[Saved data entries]
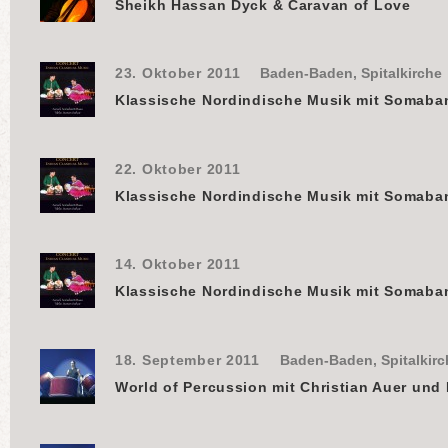
Sheikh Hassan Dyck & Caravan of Love
23. Oktober 2011
Baden-Baden, Spitalkirche
Klassische Nordindische Musik mit Somaba
22. Oktober 2011
Klassische Nordindische Musik mit Somaba
14. Oktober 2011
Klassische Nordindische Musik mit Somaba
18. September 2011
Baden-Baden, Spitalkirc
World of Percussion mit Christian Auer und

▸ EXERCISE AIM
Say how many lines of the entries hold the string "Oktober". Nothing but the number should be given.

▸ TASK RESPONSE
3